U.S. Jobless Claims Post Surprise Drop, Shadowed by Virus Risks

U.S. claims for unemployment benefits unexpectedly fell to a one-month low, though the recent increases in coronavirus cases and business closures threaten to keep layoffs elevated through early 2021.

Initial jobless claims in regular state programs declined by 19,000 to 787,000 in the week ended Dec. 26, according to a Labor Department report Thursday. That was less than the 835,000 median estimate in a Bloomberg survey of economists. The figures are often volatile around holidays and last week included Christmas. Without adjustments, claims dropped by 31,736.

Continuing claims for state programs, which roughly correlates to the total number of people receiving state unemployment benefits, also decreased, to 5.22 million in the week ended Dec. 19. Economists projected an increase to 5.37 million.

Underscoring the pandemic’s damage to the job market as 2020 draws to a close, claims for benefits have averaged 1.45 million a week this year compared with about 220,000 in 2019.

The surprise decline in claims is a welcome sign, though the level remains elevated as economic fallout from the coronavirus continues to reverberate. While thestimulus package recently signed into law should cushion the blow of further shutdowns and closures, it may take some time for funds to reach consumers and without a widely available vaccine, is only a temporary measure.

What Bloomberg Economics Says

“The lack of a clearer jump in new layoffs in response to broader activity restrictions in some areas is reassuring. Even so, the rate is still high and long-term joblessness is the more important problem, highlighting the importance of recent fiscal relief.”

— Andrew Husby, economist

For the full note,click here

The S&P 500 slipped in early trading, while the 10-year Treasury yield and the dollar were little changed.

Illinois Decline

Illinois, which reported a drop of more than 28,500 applications from the prior week, accounted for the lion’s share of the overall decline in unadjusted claims. Pennsylvania, Georgia and Texas also recorded sizable declines in filings. New York and California, among states with more pandemic-related restrictions, reported increases in jobless claims.

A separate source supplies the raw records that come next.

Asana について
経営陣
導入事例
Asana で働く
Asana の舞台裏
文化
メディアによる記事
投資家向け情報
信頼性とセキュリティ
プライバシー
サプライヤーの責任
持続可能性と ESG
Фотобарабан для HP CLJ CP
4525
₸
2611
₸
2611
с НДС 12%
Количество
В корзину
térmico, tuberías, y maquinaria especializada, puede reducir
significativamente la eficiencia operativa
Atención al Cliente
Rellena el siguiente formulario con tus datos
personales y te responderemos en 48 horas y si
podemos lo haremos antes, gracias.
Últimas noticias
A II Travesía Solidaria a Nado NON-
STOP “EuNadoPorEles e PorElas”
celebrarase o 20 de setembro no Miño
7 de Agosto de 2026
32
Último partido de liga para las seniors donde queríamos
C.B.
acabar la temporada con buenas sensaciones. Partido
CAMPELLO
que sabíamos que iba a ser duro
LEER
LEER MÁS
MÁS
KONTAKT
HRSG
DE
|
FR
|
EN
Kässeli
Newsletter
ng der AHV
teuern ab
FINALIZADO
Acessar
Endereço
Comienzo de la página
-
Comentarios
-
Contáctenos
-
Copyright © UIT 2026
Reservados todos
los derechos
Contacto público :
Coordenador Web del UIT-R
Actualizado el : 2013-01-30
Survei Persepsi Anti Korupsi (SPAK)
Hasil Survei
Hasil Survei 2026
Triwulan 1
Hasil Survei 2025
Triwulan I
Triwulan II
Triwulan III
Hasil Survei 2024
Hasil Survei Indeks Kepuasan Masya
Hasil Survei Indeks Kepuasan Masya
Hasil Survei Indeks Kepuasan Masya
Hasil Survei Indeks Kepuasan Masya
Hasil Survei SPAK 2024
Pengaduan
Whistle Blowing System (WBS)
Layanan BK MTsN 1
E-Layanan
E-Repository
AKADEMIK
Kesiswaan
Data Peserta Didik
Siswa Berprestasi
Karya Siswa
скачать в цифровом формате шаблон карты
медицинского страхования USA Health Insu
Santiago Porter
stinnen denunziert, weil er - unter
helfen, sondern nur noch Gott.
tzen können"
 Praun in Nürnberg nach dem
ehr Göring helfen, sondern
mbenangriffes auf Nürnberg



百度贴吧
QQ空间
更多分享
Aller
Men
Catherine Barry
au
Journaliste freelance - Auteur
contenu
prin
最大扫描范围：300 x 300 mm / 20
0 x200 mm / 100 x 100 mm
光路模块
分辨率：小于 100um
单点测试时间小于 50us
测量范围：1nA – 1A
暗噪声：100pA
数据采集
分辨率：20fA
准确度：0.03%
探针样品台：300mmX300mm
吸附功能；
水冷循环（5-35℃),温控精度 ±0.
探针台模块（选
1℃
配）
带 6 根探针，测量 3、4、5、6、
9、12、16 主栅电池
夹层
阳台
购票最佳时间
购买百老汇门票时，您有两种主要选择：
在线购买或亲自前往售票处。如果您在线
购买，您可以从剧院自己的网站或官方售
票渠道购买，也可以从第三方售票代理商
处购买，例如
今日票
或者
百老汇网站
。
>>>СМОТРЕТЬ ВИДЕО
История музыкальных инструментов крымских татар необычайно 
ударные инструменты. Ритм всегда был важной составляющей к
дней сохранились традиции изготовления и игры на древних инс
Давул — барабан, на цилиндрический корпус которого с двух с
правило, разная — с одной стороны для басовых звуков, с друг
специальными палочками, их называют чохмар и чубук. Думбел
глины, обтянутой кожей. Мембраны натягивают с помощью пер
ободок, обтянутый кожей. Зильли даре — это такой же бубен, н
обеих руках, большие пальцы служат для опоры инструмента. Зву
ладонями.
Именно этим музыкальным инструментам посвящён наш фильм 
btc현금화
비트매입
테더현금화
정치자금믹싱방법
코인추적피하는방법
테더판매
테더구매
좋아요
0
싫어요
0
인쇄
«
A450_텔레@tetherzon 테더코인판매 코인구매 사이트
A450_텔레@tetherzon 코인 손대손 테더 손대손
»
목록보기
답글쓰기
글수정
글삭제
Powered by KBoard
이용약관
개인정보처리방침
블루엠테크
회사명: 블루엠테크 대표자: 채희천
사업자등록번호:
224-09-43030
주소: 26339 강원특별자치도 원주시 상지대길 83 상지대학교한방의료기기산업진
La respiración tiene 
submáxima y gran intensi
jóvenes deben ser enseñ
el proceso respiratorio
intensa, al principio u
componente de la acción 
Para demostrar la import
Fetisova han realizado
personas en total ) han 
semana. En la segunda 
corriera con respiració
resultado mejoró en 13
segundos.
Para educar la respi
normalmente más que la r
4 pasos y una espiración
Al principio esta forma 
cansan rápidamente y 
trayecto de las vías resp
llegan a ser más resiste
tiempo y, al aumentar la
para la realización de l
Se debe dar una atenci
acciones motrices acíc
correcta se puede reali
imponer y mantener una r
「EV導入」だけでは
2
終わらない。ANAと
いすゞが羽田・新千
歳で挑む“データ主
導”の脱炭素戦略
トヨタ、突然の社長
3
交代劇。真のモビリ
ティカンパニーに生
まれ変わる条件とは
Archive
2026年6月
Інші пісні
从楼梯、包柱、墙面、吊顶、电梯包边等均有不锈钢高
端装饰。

Still, a pickup in the number of jobless applications in the first half of December highlights economist expectations for a worsening labor market in winter as colder weather forces restaurants and retailers to close or cut hours, while an increase in Covid-19 cases prompts tougher measures in various states.

The December jobs report, released next week, is projected to be on the weaker side. Economists forecast a gain of about 70,000 jobs, the fewest since April when payrolls declined. Several analysts forecast headcounts shrank.

In addition to regular state claims, more than 308,000 initial applications were filed last week under the Pandemic Unemployment Assistance program, which provides funds for those not eligible for the state programs such as gig workers. In total, 8.46 million weeks of benefits were claimed for that program in the period ended Dec. 12.

There were also 4.77 million total weeks of claims in the Pandemic Emergency Unemployment Compensation, a separate program that provides additional weeks of benefits to Americans who have exhausted the regular state program.